I metodi “educativi” al sonno non fanno male

Redazione A cura di “La Redazione” Pubblicato il 04/04/2014 Aggiornato il 04/04/2014

Un recente studio dimostra che i metodi che addestrano i bambini al sonno non hanno conseguenze negative sul loro sviluppo e sulla loro serenità futura

I metodi “educativi” al sonno non fanno male

I metodi di addestramento alla nanna suscitano da sempre molte polemiche. Alcuni li considerano quasi una panacea in grado di risolvere tutti i problemi del sonno dei bambini. Altri, invece, li guardano con sospetto. Chi ha ragione? Un nuovo studio condotto da un gruppo di ricercatori australiani, del Royal Children’s Hospital di Parkville, e pubblicato sulla rivista Pediatrics, aiuta a fare chiarezza.

In che cosa consistono

Il metodo di addestramento al sonno più conosciuto in assoluto è quello proposto dal libro “Fate la nanna”, ma non è il solo. Ciascuno è diverso, ma tutti prevedono che i genitori insegnino ai bambini ad addormentarsi da soli nel loro lettino. Nel dettaglio, il conforto controllato suggerisce a mamma e papà di consolare a intervalli regolari il piccolo che piange perché non vuole dormire solo, così da abituarlo a consolarsi da solo. Il camping out, invece, invita i genitori a stare accanto al bambino mentre si addormenta, allontanandosi dalla culla ogni sera un po’ di più, fino ad abbandonare la cameretta.

La ricerca è durata sei anni

Secondo i detrattori, queste tecniche potrebbero influire sullo sviluppo emotivo del bambino e causare, negli anni, problemi psicologici. È davvero così? Secondo il nuovo studio no. La ricerca ha riguardato 225 bambini che a sette mesi avevano problemi di sonno. Tutti sono stati monitorati fino al compimento dei sei anni. In alcuni sono stati utilizzati i metodi di addestramento alla nanna, mentre in altri no.

RECORD FORNITI.
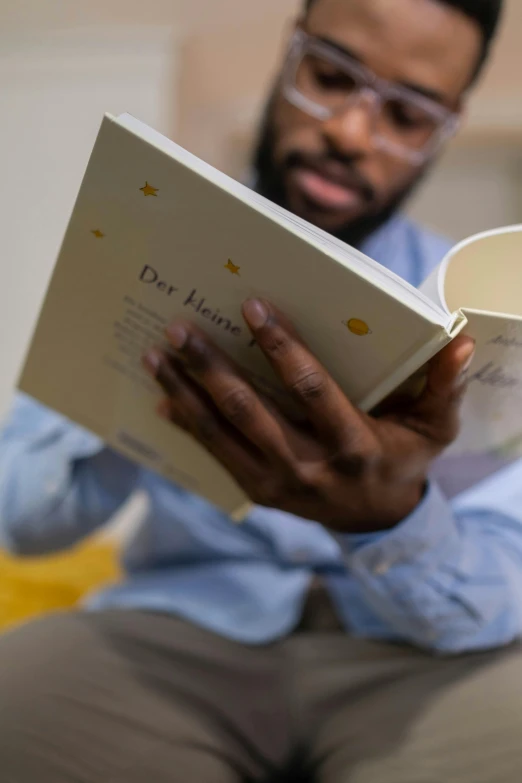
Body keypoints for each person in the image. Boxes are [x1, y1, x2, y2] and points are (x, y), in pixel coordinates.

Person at [1, 0, 519, 781]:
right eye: (330, 76)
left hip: (410, 652)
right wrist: (134, 377)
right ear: (290, 56)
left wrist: (393, 518)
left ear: (445, 129)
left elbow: (503, 589)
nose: (349, 134)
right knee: (18, 693)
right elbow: (22, 522)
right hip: (184, 626)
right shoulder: (144, 227)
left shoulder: (480, 310)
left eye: (408, 116)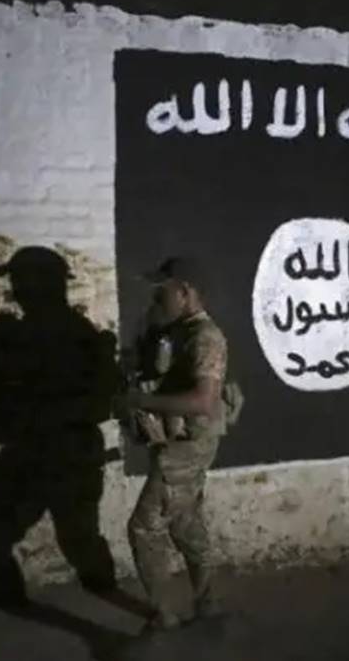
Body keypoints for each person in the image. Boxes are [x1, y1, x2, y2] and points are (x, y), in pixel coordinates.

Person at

ELENCO DEI COMPITI.
a) Riproduci fedelmente dall'articolo sui metodi di addestramento al sonno tutto ciò che va da "Il metodo di" fino a "abbandonare la cameretta.".
b) Prosegui l'articolo sui metodi di addestramento al sonno a partire dalla sua ultima frase.

RISPOSTE PER PUNTO.
a)
Il metodo di addestramento al sonno più conosciuto in assoluto è quello proposto dal libro “Fate la nanna”, ma non è il solo. Ciascuno è diverso, ma tutti prevedono che i genitori insegnino ai bambini ad addormentarsi da soli nel loro lettino. Nel dettaglio, il conforto controllato suggerisce a mamma e papà di consolare a intervalli regolari il piccolo che piange perché non vuole dormire solo, così da abituarlo a consolarsi da solo. Il camping out, invece, invita i genitori a stare accanto al bambino mentre si addormenta, allontanandosi dalla culla ogni sera un po’ di più, fino ad abbandonare la cameretta.

b)
Non ci sono effetti collaterali

Dall’analisi dei risultati è emerso che queste tecniche apportano benefici psicologici nei bambini, evidenti fino ai due anni, e migliorano anche la salute della mamma. Il tutto senza “effetti collaterali”. A sei anni, infatti, i bambini che erano stati addestrati al sonno non presentavano differenze rispetto ai coetanei per quanto riguardava la salute psicologica, il comportamento, la qualità del sonno, lo stress e i rapporti con i genitori. Gli autori hanno, quindi, concluso che “i metodi di addestramento al sonno sono economicamente efficaci e sicuri da utilizzare. Quando utilizzano tecniche comportamentali per risolvere i problemi del sonno dei bambini, i genitori e i professionisti della salute possono sentirsi tranquilli”.

In breve

TANTA PAZIENZA INNANZITUTTO

Se i bambini sono già grandicelli e ancora non ne vogliono sapere di dormire da soli, non bisogna sentirsi dei falliti e pensare che la situazione sia irrecuperabile. Non è mai troppo tardi per rimediare. Per aiutarli a superare i problemi del sonno servono, però, pazienza, calma e perseveranza.